= Lowder's Ferry site =

Archaeological site in Stanly County, North Carolina, United States

The Lowder's Ferry site, also known as 31St7, is an archaeological site with remains from the Archaic period in North America located in Stanly County, North Carolina. It lies on the west bank of the Yadkin River across from its confluence with the Uwharrie River.

The Lowder's Ferry site, in Morrow Mountain State Park, was the first of three excavated in North Carolina to provide dating and divisions for the Middle Archaic period (6000-3000BC) in the Piedmont; specific styles of spear points in the various sites have given rise to the specific divisions now used by archaeologists.

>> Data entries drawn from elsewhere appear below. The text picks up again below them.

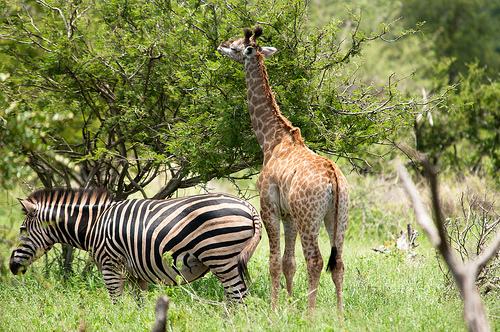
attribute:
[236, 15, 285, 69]
horns — small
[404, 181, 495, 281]
bush — dead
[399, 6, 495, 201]
trees — background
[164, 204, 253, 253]
stripe — white , Black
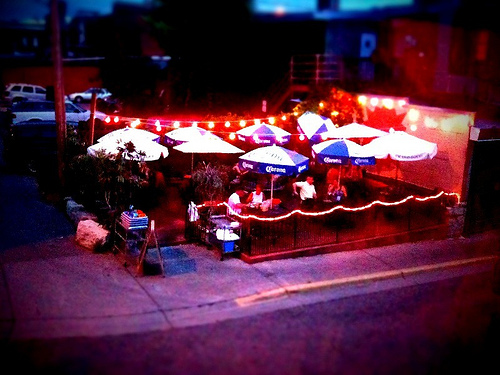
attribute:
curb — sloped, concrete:
[0, 207, 496, 341]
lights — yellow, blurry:
[358, 95, 475, 135]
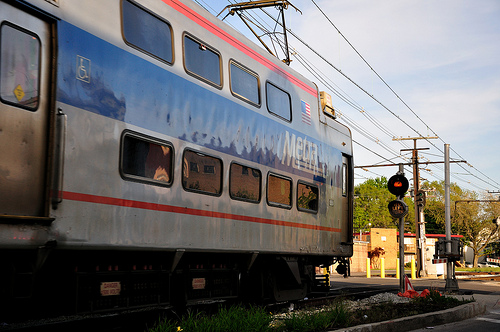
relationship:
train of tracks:
[0, 0, 359, 257] [260, 284, 400, 317]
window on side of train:
[118, 127, 178, 188] [0, 0, 357, 292]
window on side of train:
[182, 142, 224, 195] [0, 0, 357, 292]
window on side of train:
[228, 158, 263, 203] [0, 0, 357, 292]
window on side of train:
[266, 166, 295, 208] [0, 0, 357, 292]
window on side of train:
[295, 175, 323, 215] [0, 0, 357, 292]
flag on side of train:
[299, 99, 318, 126] [0, 0, 357, 292]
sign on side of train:
[73, 51, 93, 84] [0, 0, 357, 292]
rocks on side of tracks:
[274, 292, 431, 321] [309, 285, 498, 298]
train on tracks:
[0, 0, 357, 292] [257, 282, 393, 314]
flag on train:
[292, 96, 312, 124] [0, 0, 357, 292]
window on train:
[116, 125, 177, 190] [0, 0, 357, 292]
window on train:
[225, 156, 265, 206] [0, 0, 357, 292]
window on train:
[265, 167, 294, 209] [0, 0, 357, 292]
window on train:
[295, 177, 320, 215] [0, 0, 357, 292]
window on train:
[115, 0, 177, 67] [0, 0, 357, 292]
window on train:
[181, 27, 226, 90] [0, 0, 357, 292]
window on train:
[227, 56, 262, 110] [0, 0, 357, 292]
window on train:
[264, 77, 294, 122] [0, 0, 357, 292]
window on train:
[340, 162, 347, 197] [0, 0, 357, 292]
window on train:
[0, 16, 42, 113] [0, 0, 357, 292]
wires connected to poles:
[192, 0, 499, 205] [390, 125, 437, 246]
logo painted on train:
[271, 130, 331, 187] [0, 0, 357, 292]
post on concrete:
[365, 248, 372, 283] [393, 253, 499, 323]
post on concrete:
[379, 253, 386, 281] [393, 253, 499, 323]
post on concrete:
[393, 253, 402, 285] [393, 253, 499, 323]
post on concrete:
[411, 253, 418, 283] [393, 253, 499, 323]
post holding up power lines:
[390, 130, 435, 281] [206, 1, 498, 191]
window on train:
[177, 143, 224, 204] [0, 0, 357, 292]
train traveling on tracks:
[0, 0, 357, 292] [257, 280, 379, 309]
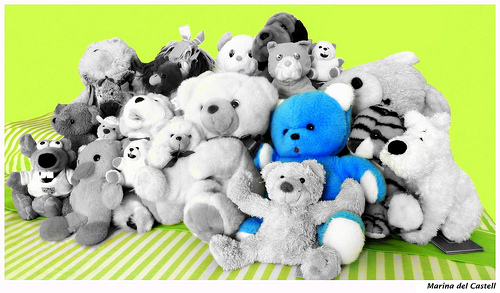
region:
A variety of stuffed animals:
[4, 12, 478, 276]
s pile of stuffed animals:
[40, 17, 476, 271]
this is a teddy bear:
[231, 81, 374, 249]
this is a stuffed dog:
[373, 96, 471, 256]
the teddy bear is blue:
[229, 92, 396, 254]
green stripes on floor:
[2, 210, 437, 290]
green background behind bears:
[9, 5, 497, 190]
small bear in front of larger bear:
[196, 84, 385, 279]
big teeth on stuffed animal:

Tests in 1948 by Paul Strieff, a graduate student from Michigan, revealed evidence of Archaic deposits. The site was to become a parking lot, and grading the soil in the spring of 1949 exposed a number of pits. Work was halted for a brief investigation, which proved the site was so rich that archaeological work continued through the summer, with five trenches excavated. From September to December the site was excavated by Barton Wright from the University of Arizona; he was able to grasp the stratigraphy and separate the Middle Archaic Guilford level from the Late Archaic Savannah River level.

Today the site is covered by a parking lot, lacking the recognition of the nearby Doerschuk Site.